Task to complete
Copy the text of the records word for word, line by line, and leave the pictures out of your answer.
BEGIN Records
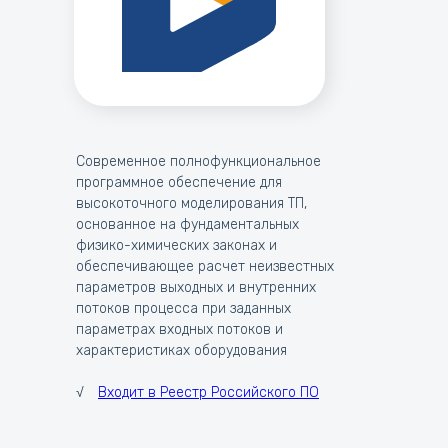
Современное полнофункциональное
программное обеспечение для
высокоточного моделирования ТП,
основанное на фундаментальных
физико-химических законах и
обеспечивающее расчет неизвестных
параметров выходных и внутренних
потоков процесса при заданных
параметрах входных потоков и
характеристиках оборудования
√
Входит в Реестр Российского ПО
END Records
Task result
Современное полнофункциональное
программное обеспечение для
высокоточного моделирования ТП,
основанное на фундаментальных
физико-химических законах и
обеспечивающее расчет неизвестных
параметров выходных и внутренних
потоков процесса при заданных
параметрах входных потоков и
характеристиках оборудования
√
Входит в Реестр Российского ПО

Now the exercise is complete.